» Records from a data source
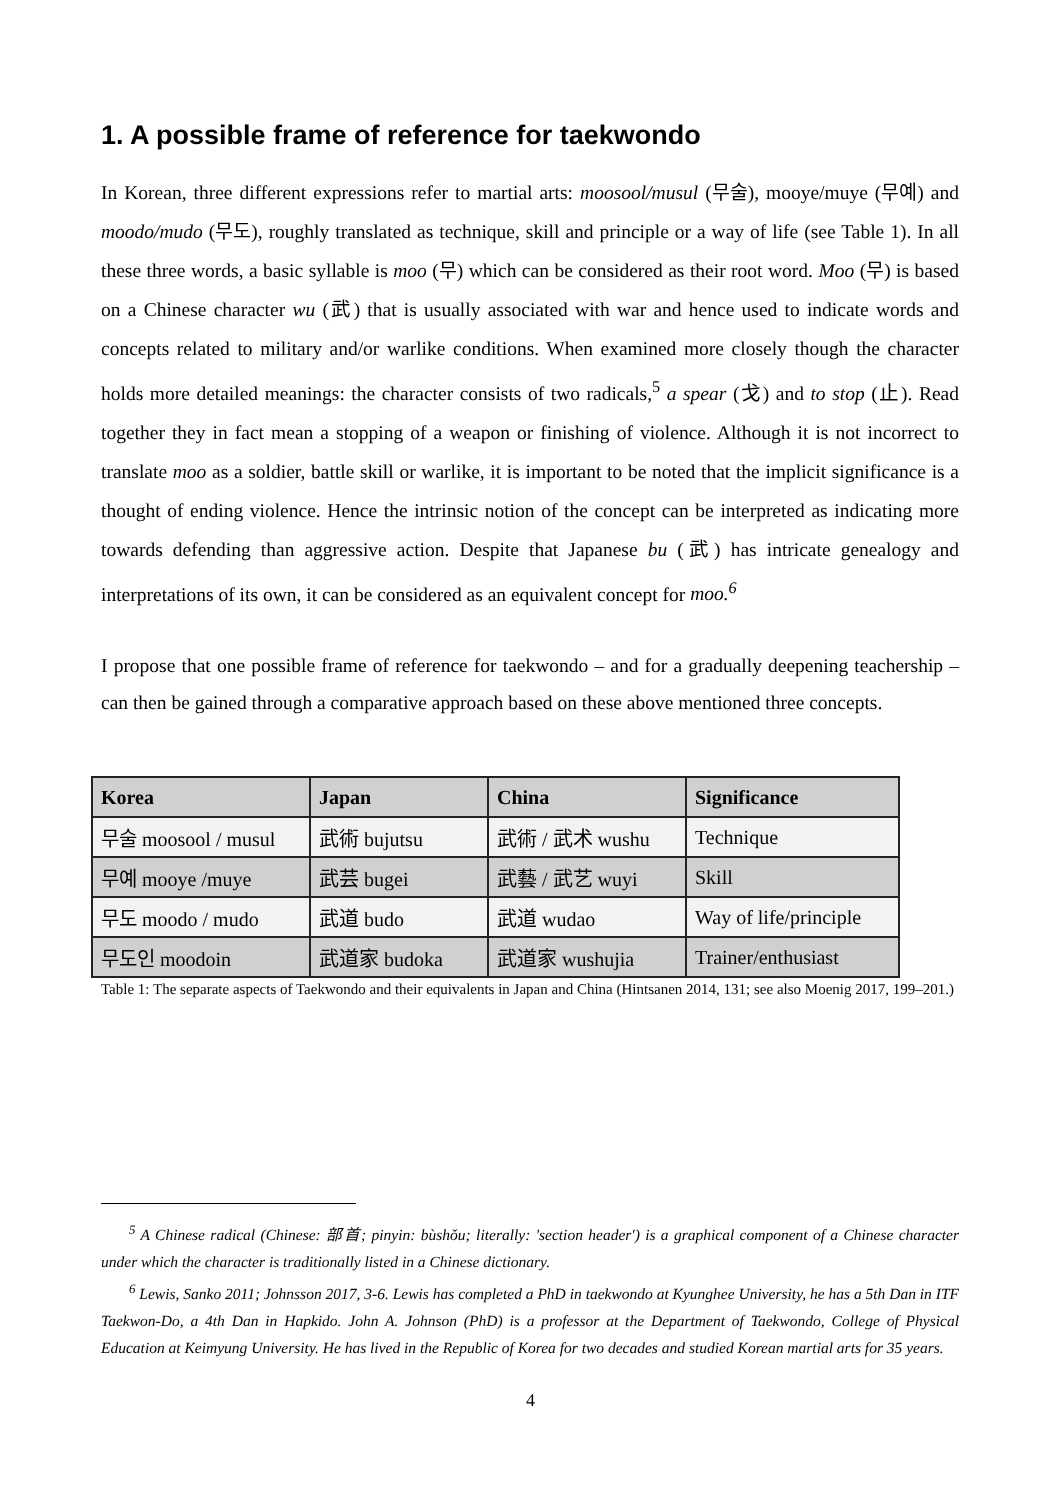1. A possible frame of reference for taekwondo
In Korean, three different expressions refer to martial arts: moosool/musul (무술), mooye/muye (무예) and moodo/mudo (무도), roughly translated as technique, skill and principle or a way of life (see Table 1). In all these three words, a basic syllable is moo (무) which can be considered as their root word. Moo (무) is based on a Chinese character wu (武) that is usually associated with war and hence used to indicate words and concepts related to military and/or warlike conditions. When examined more closely though the character holds more detailed meanings: the character consists of two radicals,<sup>5</sup> a spear (戈) and to stop (止). Read together they in fact mean a stopping of a weapon or finishing of violence. Although it is not incorrect to translate moo as a soldier, battle skill or warlike, it is important to be noted that the implicit significance is a thought of ending violence. Hence the intrinsic notion of the concept can be interpreted as indicating more towards defending than aggressive action. Despite that Japanese bu (武) has intricate genealogy and interpretations of its own, it can be considered as an equivalent concept for moo.<sup>6</sup>
I propose that one possible frame of reference for taekwondo – and for a gradually deepening teachership – can then be gained through a comparative approach based on these above mentioned three concepts.
| Korea | Japan | China | Significance |
| --- | --- | --- | --- |
| 무술 moosool / musul | 武術 bujutsu | 武術 / 武术 wushu | Technique |
| 무예 mooye /muye | 武芸 bugei | 武藝 / 武艺 wuyi | Skill |
| 무도 moodo / mudo | 武道 budo | 武道 wudao | Way of life/principle |
| 무도인 moodoin | 武道家 budoka | 武道家 wushujia | Trainer/enthusiast |
Table 1: The separate aspects of Taekwondo and their equivalents in Japan and China (Hintsanen 2014, 131; see also Moenig 2017, 199–201.)
<sup>5</sup> A Chinese radical (Chinese: 部首; pinyin: bùshǒu; literally: 'section header') is a graphical component of a Chinese character under which the character is traditionally listed in a Chinese dictionary.
<sup>6</sup> Lewis, Sanko 2011; Johnsson 2017, 3-6. Lewis has completed a PhD in taekwondo at Kyunghee University, he has a 5th Dan in ITF Taekwon-Do, a 4th Dan in Hapkido. John A. Johnson (PhD) is a professor at the Department of Taekwondo, College of Physical Education at Keimyung University. He has lived in the Republic of Korea for two decades and studied Korean martial arts for 35 years.
4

» Aim of the exercise
Reproduce exactly every line between the line with "wushu | Technique |" and the last line of the records above, both included.

» Your solution
| 무술 moosool / musul | 武術 bujutsu | 武術 / 武术 wushu | Technique |
| 무예 mooye /muye | 武芸 bugei | 武藝 / 武艺 wuyi | Skill |
| 무도 moodo / mudo | 武道 budo | 武道 wudao | Way of life/principle |
| 무도인 moodoin | 武道家 budoka | 武道家 wushujia | Trainer/enthusiast |
Table 1: The separate aspects of Taekwondo and their equivalents in Japan and China (Hintsanen 2014, 131; see also Moenig 2017, 199–201.)
<sup>5</sup> A Chinese radical (Chinese: 部首; pinyin: bùshǒu; literally: 'section header') is a graphical component of a Chinese character under which the character is traditionally listed in a Chinese dictionary.
<sup>6</sup> Lewis, Sanko 2011; Johnsson 2017, 3-6. Lewis has completed a PhD in taekwondo at Kyunghee University, he has a 5th Dan in ITF Taekwon-Do, a 4th Dan in Hapkido. John A. Johnson (PhD) is a professor at the Department of Taekwondo, College of Physical Education at Keimyung University. He has lived in the Republic of Korea for two decades and studied Korean martial arts for 35 years.
4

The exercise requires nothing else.